Надо было рассказать это все десятилетней дочери. Научиться не задавать вопросов самой себе. Типа таких: «Почему, за что?» Потом нужно понять, что нельзя подчинять себя боли. И что надо, чтобы люди вокруг ничего не видели, не понимали, не чувствовали.
— Да, плюс показания майора Прохоренкова (заместитель начальника по уголовному розыску 75-го отдела и третий подсудимый) и лейтенанта Иванова. И еще появились некие свидетели, непонятно откуда взявшиеся через полгода. Я пока не знаю, кто они. Сами придут на суд и покажут, что видели. Послушаем. Пока, судя по материалам, все показания разные, во многом противоречат друг другу.
— Потерпевшая сначала говорила, что грабитель был ростом около 170 см…
— Да, а у Никиты рост гораздо выше.
— Она как-то пыталась найти вас, объясниться?
— Нет, да я и не хочу задавать никаких вопросов, а просто хочу ее послушать. Пускай она все расскажет сама. Лишь бы это все поддавалось какой-то логике. (Во время следствия Кузьмина как могла уклонялась от явки в Следственный комитет, ее в итоге доставили приводом). То, что в материалах дела, не объясняется.
— А вы как думаете, почему Никита оказался в опорном пункте?
— Для них он был просто бросившийся в глаза прохожий. Возможно, там действительно было ограбление, и Никита был тот, кто встретился им первым. А возможно, не было никакого ограбления, и эта теория тоже имеет свои аргументы. Факт тот, что они были пьяные: поздний вечер, три пьяных милиционера, а дальше у нас любой возможен вариант.
— Наказание в шесть с половиной лет для Дениса Иванова многие расценили как чрезвычайно мягкое. А вы как считаете?

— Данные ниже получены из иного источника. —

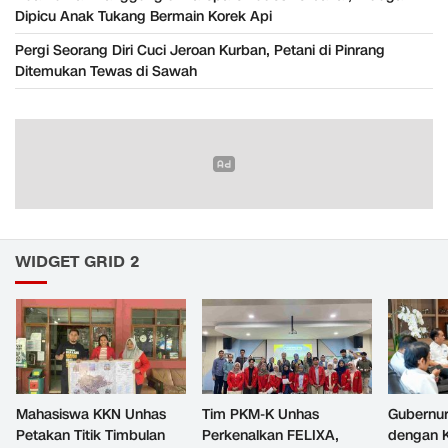
Dipicu Anak Tukang Bermain Korek Api
Pergi Seorang Diri Cuci Jeroan Kurban, Petani di Pinrang
Ditemukan Tewas di Sawah
WIDGET GRID 2
Mahasiswa KKN Unhas
Tim PKM-K Unhas
Gubernur
Petakan Titik Timbulan
Perkenalkan FELIXA,
dengan 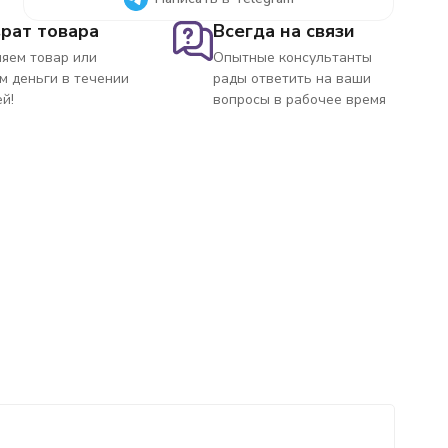
рат товара
Всегда на связи
яем товар или
Опытные консультанты
м деньги в течении
рады ответить на ваши
ей!
вопросы в рабочее время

— Мне многие задавали вопрос об адекватном наказании. Я не знала тогда, не знаю и сейчас. Но сейчас я еще и не знаю, что мне отвечать Никитиным друзьям. Мне сильно за 30, я отношусь к другому поколению, а им 17, это наше будущее. С чем оно будет вступать в мир? Я не знаю, что отвечать на этот вопрос, и не понимаю, почему именно я должна на него отвечать… Есть какие-то общепринятые человеческие понятия и есть закон. Все вроде получилось по закону, да? Что-то сложили, что-то умножили, получилось шесть с половиной лет. Математические измышления я перестала делать на второй день после суда. Я думаю, что сейчас учителя в Никитиной школе и тренер в его секции должны так же объяснять ребятам, почему за смерть их одноклассника такая невысокая цена. Но у меня нет педагогического образования, я не могу.
— Вы, наверное, весь год готовились к процессу? Не знаете, почему Никиту решили судить уже после того, как был вынесен приговор Иванову?

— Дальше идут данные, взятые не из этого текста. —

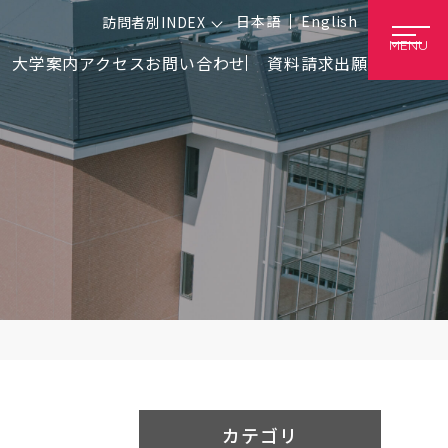
日本語
English
訪問者別INDEX
MENU
大学案内
アクセス
お問い合わせ
資料請求
出願
カテゴリ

— Я училась жить заново. Надо было рассказать это все десятилетней дочери. Научиться не задавать вопросов самой себе. Типа таких: «Почему, за что?» Потом нужно понять, что нельзя подчинять себя боли. И что надо, чтобы люди вокруг ничего не видели, не понимали, не чувствовали. Отношение к жизни изменилось, конечно: я поняла, что люди после трагедий не меняются, а меняется их отношение к некоторым вещам. Когда понимаешь, какая мелочь всякие обиды на родственников и соседей. Как глупо помнить какие-то нехорошие слова, которые кто-то кому-то когда-то сказал. В общем, понятно стало, что к каким-то вещам надо относиться проще. И не вестись на секундные эмоции, а потом не тащить из прошлого то, что давным-давно прошло. Что касается процесса — то да, я на 100 процентов уверена, что Никита никакую сумку не отбирал.

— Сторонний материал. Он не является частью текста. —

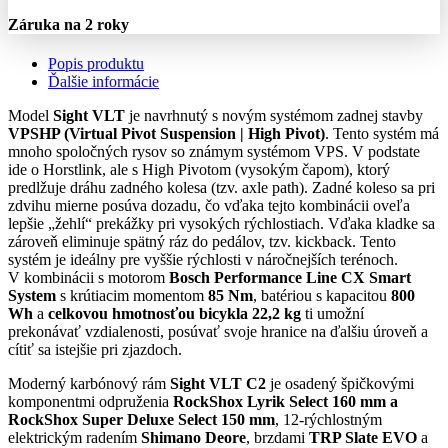
Záruka na 2 roky
Popis produktu
Ďalšie informácie
Model
Sight VLT
je navrhnutý s novým systémom zadnej stavby
VPSHP (Virtual Pivot Suspension | High Pivot)
. Tento systém má
mnoho spoločných rysov so známym systémom VPS. V podstate
ide o Horstlink, ale s High Pivotom (vysokým čapom), ktorý
predlžuje dráhu zadného kolesa (tzv. axle path). Zadné koleso sa pri
zdvihu mierne posúva dozadu, čo vďaka tejto kombinácii oveľa
lepšie „žehlí“ prekážky pri vysokých rýchlostiach. Vďaka kladke sa
zároveň eliminuje spätný ráz do pedálov, tzv. kickback. Tento
systém je ideálny pre vyššie rýchlosti v náročnejších terénoch.
V kombinácii s motorom
Bosch Performance Line CX Smart
System
s krútiacim momentom
85 Nm
, batériou s kapacitou
800
Wh
a
celkovou hmotnosťou bicykla 22,2 kg
ti umožní
prekonávať vzdialenosti, posúvať svoje hranice na ďalšiu úroveň a
cítiť sa istejšie pri zjazdoch.
Moderný karbónový rám
Sight VLT C2
je osadený špičkovými
komponentmi odpruženia
RockShox Lyrik Select 160 mm a
RockShox Super Deluxe Select 150 mm
, 12-rýchlostným
elektrickým radením
Shimano Deore
, brzdami
TRP Slate EVO
a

— Какое отношение в семье было к полиции до этого случая? Наверное, смотрели полицейские сериалы про бравых оперов?
— Отношения не было никакого, потому что мы с ней не сталкивались.
— А полицейские пытались вас разыскать, чтобы извиниться?
— Не думаю. Дочку мы вообще сразу убрали из квартиры, а потом и школу поменяли. У нее теперь другая жизнь, другие игрушки, друзья. Впрочем, меня можно было найти через адвоката, но никто не искал.